A convivência com crianças inspira mudanças positivas nos adultos, que devem cuidá-las independente do vínculo afetivo
Na contramão do medo de trazer mais crianças ao mundo, entenda como a presença delas transformam a vida dos adultos, independente de parentalidade. Especialistas afirmam que essa convivência intergeracional é essencial para o bem viver.
Imagine uma cidade pouco colorida, sem brinquedos nas praças nem rabiscos de amarelinhas nas calçadas. Ou então as escolas mais vazias e esquinas onde as risadas de bebês são raras.
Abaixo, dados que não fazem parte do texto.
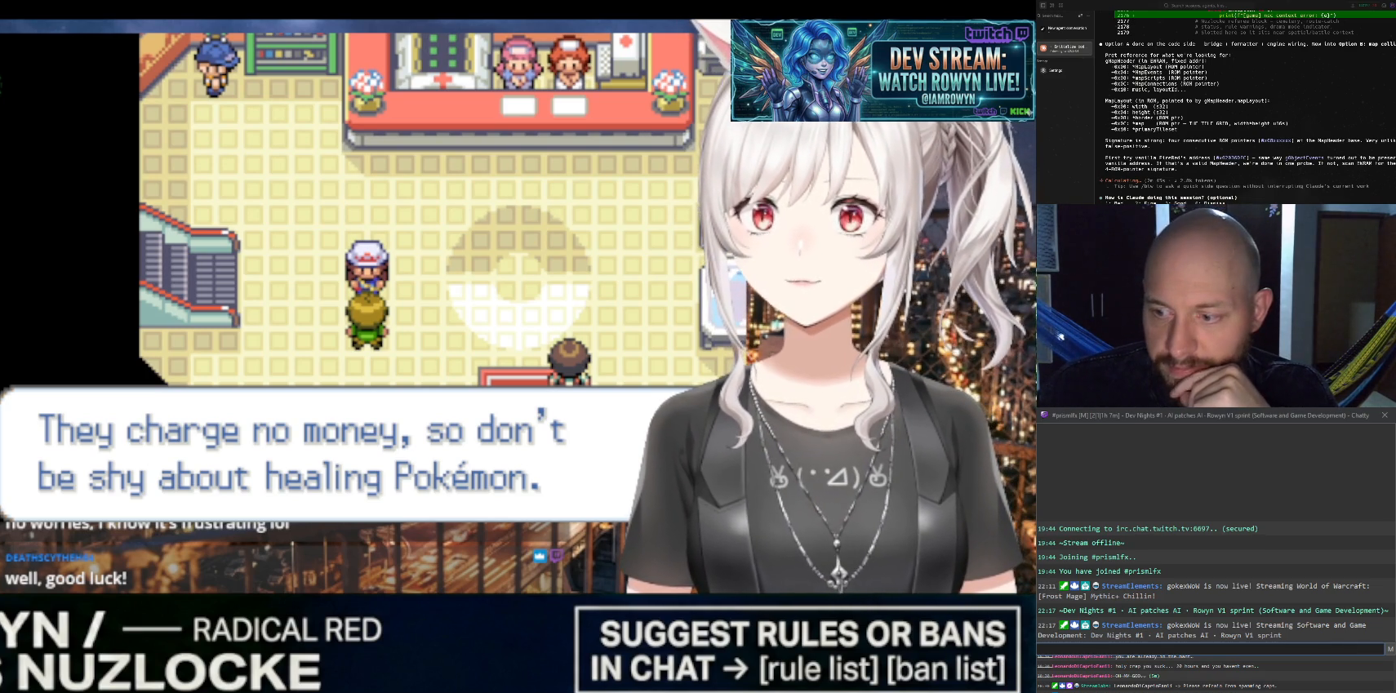
{"buttons": ["DPAD_DOWN"], "events": []}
Talvez, para quem não convive com crianças, esse impacto pode ser difícil de compreender logo de primeira. Mas, em uma sociedade com menos nascimentos a cada década, os reflexos chegam para todos.
Nas culturas indígenas e quilombolas, a presença de crianças nos espaços de convivência está bastante conectada à existência e identidade. São elas que, escutando as histórias dos avós e de outros mais velhos, aprenderão sobre seus mitos e tradições dando continuidade aos grupos. Por isso, as comunidades originárias têm um olhar para as infâncias que é diferente das pessoas brancas. Para os Avá-Guarani, por exemplo, os adultos têm uma missão com as crianças: transmitir a sabedoria das gerações passadas. Nessa experiência, exposta na série Culturas Indígenas, a convivência intergeracional tem um lugar de extrema importância para a vida das pessoas e pode servir de exemplo para toda a sociedade.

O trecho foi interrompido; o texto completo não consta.